(Entries taken from a collection)
---------------
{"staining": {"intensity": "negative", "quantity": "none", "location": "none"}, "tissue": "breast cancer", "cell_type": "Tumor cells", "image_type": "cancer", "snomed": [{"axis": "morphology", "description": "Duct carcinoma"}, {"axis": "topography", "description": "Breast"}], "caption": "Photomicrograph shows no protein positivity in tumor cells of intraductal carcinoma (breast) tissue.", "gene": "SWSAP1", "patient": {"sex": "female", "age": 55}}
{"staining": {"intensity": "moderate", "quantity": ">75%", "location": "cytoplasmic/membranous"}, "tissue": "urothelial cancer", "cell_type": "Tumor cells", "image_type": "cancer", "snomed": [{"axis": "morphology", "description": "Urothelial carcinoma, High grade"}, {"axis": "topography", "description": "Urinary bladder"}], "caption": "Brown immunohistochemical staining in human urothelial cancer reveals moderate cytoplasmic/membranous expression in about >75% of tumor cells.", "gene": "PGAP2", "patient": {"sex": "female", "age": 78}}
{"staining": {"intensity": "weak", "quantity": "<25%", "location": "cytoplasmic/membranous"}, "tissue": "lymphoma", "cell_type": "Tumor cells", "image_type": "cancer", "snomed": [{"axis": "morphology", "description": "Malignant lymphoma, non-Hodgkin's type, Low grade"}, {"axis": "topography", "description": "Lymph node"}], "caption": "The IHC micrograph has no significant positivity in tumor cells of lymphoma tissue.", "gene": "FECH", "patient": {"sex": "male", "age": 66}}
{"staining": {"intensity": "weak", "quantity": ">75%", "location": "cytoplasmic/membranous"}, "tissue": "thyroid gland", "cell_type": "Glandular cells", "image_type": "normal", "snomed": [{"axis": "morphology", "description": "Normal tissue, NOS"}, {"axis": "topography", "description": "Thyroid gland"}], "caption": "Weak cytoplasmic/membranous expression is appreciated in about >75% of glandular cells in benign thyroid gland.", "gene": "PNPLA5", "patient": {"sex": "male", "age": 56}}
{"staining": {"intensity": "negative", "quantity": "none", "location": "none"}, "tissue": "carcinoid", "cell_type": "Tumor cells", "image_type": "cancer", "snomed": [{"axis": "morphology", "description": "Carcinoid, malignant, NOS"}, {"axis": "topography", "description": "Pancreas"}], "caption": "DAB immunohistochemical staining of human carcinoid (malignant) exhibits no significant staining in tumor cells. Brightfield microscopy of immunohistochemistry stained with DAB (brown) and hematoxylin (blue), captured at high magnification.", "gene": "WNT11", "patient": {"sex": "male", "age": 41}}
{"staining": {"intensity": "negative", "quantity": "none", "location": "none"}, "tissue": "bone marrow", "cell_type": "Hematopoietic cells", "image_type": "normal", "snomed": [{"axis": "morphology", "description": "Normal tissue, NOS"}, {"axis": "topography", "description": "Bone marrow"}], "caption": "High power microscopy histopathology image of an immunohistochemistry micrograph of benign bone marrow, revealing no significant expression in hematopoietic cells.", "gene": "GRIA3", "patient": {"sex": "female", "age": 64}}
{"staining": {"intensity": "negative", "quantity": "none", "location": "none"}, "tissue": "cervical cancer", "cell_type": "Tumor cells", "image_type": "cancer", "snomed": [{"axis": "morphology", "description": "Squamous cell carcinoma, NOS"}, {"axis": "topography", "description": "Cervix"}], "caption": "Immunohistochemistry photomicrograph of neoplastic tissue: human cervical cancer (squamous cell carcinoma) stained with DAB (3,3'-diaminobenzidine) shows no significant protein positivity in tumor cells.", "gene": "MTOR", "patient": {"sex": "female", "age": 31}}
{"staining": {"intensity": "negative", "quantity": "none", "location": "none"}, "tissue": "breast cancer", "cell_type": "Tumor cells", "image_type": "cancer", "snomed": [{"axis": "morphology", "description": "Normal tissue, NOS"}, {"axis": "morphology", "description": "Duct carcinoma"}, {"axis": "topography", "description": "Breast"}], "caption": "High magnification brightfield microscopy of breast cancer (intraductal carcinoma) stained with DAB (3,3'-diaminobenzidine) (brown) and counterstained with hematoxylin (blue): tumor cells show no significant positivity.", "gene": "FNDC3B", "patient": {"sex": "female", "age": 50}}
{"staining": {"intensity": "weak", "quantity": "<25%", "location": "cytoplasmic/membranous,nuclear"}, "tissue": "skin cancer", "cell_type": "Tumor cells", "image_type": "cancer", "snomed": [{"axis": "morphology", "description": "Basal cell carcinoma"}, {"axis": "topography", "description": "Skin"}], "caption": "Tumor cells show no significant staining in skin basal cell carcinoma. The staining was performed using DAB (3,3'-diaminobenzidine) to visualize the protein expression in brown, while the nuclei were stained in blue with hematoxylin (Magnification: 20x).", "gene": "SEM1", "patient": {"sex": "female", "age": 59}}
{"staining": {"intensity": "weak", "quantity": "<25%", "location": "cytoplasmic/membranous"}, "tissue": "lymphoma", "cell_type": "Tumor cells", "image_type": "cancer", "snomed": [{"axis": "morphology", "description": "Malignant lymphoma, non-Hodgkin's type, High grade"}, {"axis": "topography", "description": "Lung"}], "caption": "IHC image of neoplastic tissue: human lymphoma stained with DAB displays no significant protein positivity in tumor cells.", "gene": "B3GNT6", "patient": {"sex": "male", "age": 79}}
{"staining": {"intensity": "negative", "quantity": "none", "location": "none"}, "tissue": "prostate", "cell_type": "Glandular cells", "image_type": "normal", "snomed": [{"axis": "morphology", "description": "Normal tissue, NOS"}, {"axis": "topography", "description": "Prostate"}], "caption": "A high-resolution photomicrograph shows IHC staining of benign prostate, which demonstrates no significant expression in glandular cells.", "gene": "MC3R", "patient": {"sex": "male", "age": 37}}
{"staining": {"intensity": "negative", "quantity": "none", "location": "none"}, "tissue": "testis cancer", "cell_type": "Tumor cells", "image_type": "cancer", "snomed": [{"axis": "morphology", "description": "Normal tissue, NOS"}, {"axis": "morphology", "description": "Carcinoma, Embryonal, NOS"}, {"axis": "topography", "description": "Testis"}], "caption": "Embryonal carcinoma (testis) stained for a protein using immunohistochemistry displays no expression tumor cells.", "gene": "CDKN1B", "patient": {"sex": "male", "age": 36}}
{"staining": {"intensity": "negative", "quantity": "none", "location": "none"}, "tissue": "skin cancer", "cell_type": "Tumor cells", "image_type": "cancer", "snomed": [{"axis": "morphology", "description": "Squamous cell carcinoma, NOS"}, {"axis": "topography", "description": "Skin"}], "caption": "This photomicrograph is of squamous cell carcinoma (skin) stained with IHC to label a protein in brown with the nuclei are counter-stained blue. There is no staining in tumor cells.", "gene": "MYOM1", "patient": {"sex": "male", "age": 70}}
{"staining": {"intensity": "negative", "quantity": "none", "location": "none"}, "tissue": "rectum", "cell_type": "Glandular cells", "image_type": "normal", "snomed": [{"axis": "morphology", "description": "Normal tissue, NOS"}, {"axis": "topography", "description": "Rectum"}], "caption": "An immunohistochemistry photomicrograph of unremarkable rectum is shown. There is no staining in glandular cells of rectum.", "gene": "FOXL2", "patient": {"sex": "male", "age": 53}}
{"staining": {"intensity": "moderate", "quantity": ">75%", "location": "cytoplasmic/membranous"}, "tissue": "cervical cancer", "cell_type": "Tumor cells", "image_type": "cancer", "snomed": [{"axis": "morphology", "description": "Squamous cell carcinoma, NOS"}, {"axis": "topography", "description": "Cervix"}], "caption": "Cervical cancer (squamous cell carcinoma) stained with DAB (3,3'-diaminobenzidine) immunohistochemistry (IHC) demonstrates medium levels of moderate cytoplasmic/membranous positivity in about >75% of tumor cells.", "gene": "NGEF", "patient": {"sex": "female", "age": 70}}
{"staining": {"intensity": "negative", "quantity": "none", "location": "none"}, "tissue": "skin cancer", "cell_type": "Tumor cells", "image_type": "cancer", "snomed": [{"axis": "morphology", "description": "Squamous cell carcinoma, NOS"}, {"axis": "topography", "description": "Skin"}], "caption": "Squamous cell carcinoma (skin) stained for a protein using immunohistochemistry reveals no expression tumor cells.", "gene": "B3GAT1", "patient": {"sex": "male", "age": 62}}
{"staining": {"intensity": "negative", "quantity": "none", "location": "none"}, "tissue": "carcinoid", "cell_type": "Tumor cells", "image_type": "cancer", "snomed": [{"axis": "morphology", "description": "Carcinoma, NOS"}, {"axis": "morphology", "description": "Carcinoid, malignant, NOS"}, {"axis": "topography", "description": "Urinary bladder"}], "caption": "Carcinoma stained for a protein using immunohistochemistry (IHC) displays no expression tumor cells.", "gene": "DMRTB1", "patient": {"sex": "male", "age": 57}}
---------------
■ WORK TO BE COMPLETED ■
Which lines above contain the word "benign"? Copy each one.

■ WRITTEN SOLUTION ■
{"staining": {"intensity": "weak", "quantity": ">75%", "location": "cytoplasmic/membranous"}, "tissue": "thyroid gland", "cell_type": "Glandular cells", "image_type": "normal", "snomed": [{"axis": "morphology", "description": "Normal tissue, NOS"}, {"axis": "topography", "description": "Thyroid gland"}], "caption": "Weak cytoplasmic/membranous expression is appreciated in about >75% of glandular cells in benign thyroid gland.", "gene": "PNPLA5", "patient": {"sex": "male", "age": 56}}
{"staining": {"intensity": "negative", "quantity": "none", "location": "none"}, "tissue": "bone marrow", "cell_type": "Hematopoietic cells", "image_type": "normal", "snomed": [{"axis": "morphology", "description": "Normal tissue, NOS"}, {"axis": "topography", "description": "Bone marrow"}], "caption": "High power microscopy histopathology image of an immunohistochemistry micrograph of benign bone marrow, revealing no significant expression in hematopoietic cells.", "gene": "GRIA3", "patient": {"sex": "female", "age": 64}}
{"staining": {"intensity": "negative", "quantity": "none", "location": "none"}, "tissue": "prostate", "cell_type": "Glandular cells", "image_type": "normal", "snomed": [{"axis": "morphology", "description": "Normal tissue, NOS"}, {"axis": "topography", "description": "Prostate"}], "caption": "A high-resolution photomicrograph shows IHC staining of benign prostate, which demonstrates no significant expression in glandular cells.", "gene": "MC3R", "patient": {"sex": "male", "age": 37}}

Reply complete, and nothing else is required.